During its maturation the cheese is perforated to encourage the growth of the mold that give the cheese its characteristic flavor. To this end, long steel needles are used to pierce the cheese around its circumference. Once the air has penetrated the holes, the Penicillium roquefortii, dormant up until this point, can begin to grow, creating the typical blue veins that cover the cheese. As this process continues, the cheese becomes softer and develops an aroma reminiscent of wine.
Stilton is appreciated for its creamy consistency and delicate aroma, which make a sharp contrast with its blue-veined appearance. It is eaten after maturing for between one and six months.
This historic cheese is called Stilton, and is one of the oldest in England. Its production began at the end of the 17th century, taking its name from the eponymous village in Cambridgeshire, one of the waypoints along the road from London to York, where travelers often stepped to rest on their journeys.
Stilton is mentioned in various documents of the time, one of the most important being Daniel Defoe’s A tour thro’ the whole island of Great Britain (1727), which states that the village of Stilton was famous for its cheese.
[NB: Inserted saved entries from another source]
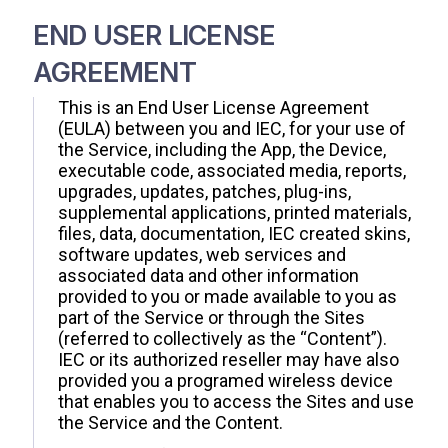
END USER LICENSE
AGREEMENT
This is an End User License Agreement
(EULA) between you and IEC, for your use of
the Service, including the App, the Device,
executable code, associated media, reports,
upgrades, updates, patches, plug-ins,
supplemental applications, printed materials,
files, data, documentation, IEC created skins,
software updates, web services and
associated data and other information
provided to you or made available to you as
part of the Service or through the Sites
(referred to collectively as the “Content”).
IEC or its authorized reseller may have also
provided you a programed wireless device
that enables you to access the Sites and use
the Service and the Content.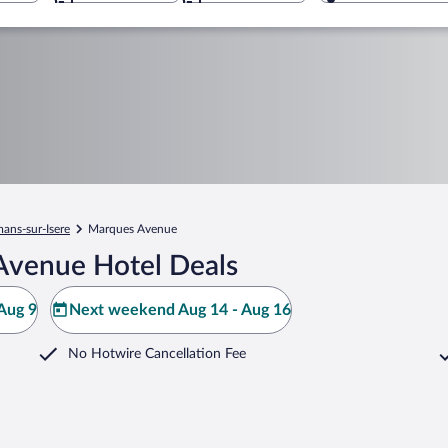
ans-sur-Isere
Marques Avenue
Avenue Hotel Deals
Aug 9
Next weekend Aug 14 - Aug 16
No Hotwire Cancellation Fee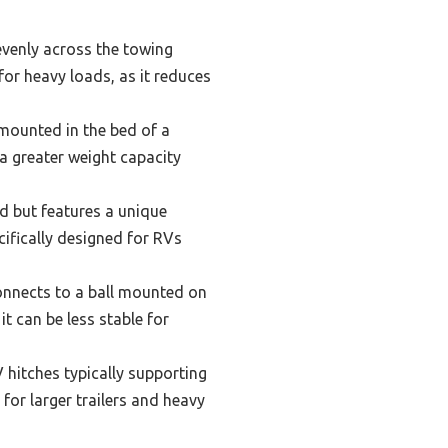
 evenly across the towing
l for heavy loads, as it reduces
 mounted in the bed of a
 a greater weight capacity
ed but features a unique
cifically designed for RVs
onnects to a ball mounted on
 it can be less stable for
 hitches typically supporting
for larger trailers and heavy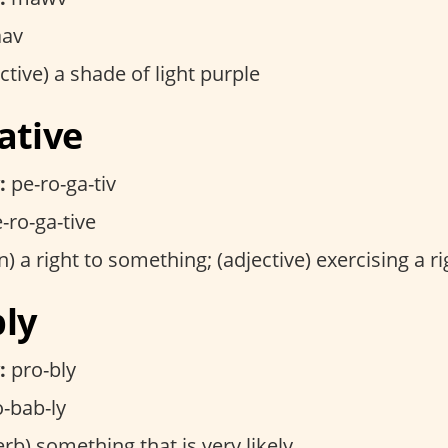
av
ctive) a shade of light purple
ative
:
pe-ro-ga-tiv
-ro-ga-tive
) a right to something; (adjective) exercising a ri
bly
:
pro-bly
-bab-ly
rb) something that is very likely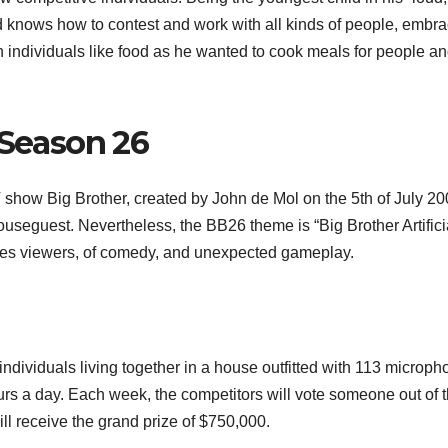
and knows how to contest and work with all kinds of people, embr
individuals like food as he wanted to cook meals for people a
 Season 26
 show Big Brother, created by John de Mol on the 5th of July 20
 houseguest. Nevertheless, the BB26 theme is “Big Brother Artifici
ures viewers, of comedy, and unexpected gameplay.
ndividuals living together in a house outfitted with 113 microp
rs a day. Each week, the competitors will vote someone out of 
ill receive the grand prize of $750,000.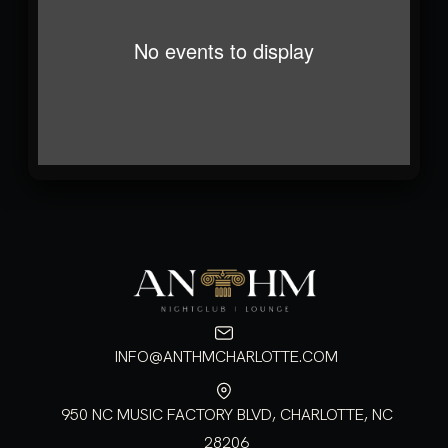
No events to display
INFO@ANTHMCHARLOTTE.COM
950 NC MUSIC FACTORY BLVD, CHARLOTTE, NC
28206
In 1996 Stilton obtained PDO status from the European Union, but unfortunately the legislation anticipates the obligatory use of pasteurized milk during the cheese’s production, and the six major dairies, which together produce over a million cheeses a year, use a heat treatment during production that kills the original bacteria, deprive the cheese of its aromatic richness and traditional identity, owed to these same bacteria.
There remains only one producer who uses raw milk and the traditional method, and it is precisely for this reason that the cheese cannot enter into the PDO and cannot be called the name that it is entitled to.
Slow Food has decided to sustain this raw milk Stilton with a Presidium, and aims to open a debate on the use of raw milk, which Slow Food believes is necessary in order to preserve historic and traditional methods of dairy production.
The Presidium supports the only producer making this traditional blue cheese with raw milk. For the last 10 years or so, Joe Schneider of Cuckney, Nottinghamshire, has been producing this cheese, following the traditional technique and working only with milk from his own farm.
Joe has been campaigning for years for a change in the PDO rules to allow him to use raw milk and call his cheese Stilton, but both the consortium of Stilton producers and the British government continue to refuse his request.
Slow Food has decided to establish a Presidium to support Joe Schneider and to increase the numerous producers interested in working with raw milk in the future. Many initiatives have been started to push the Stilton consortium to change the PDO rules and allow the use of raw milk, but this is still an ongoing challenge.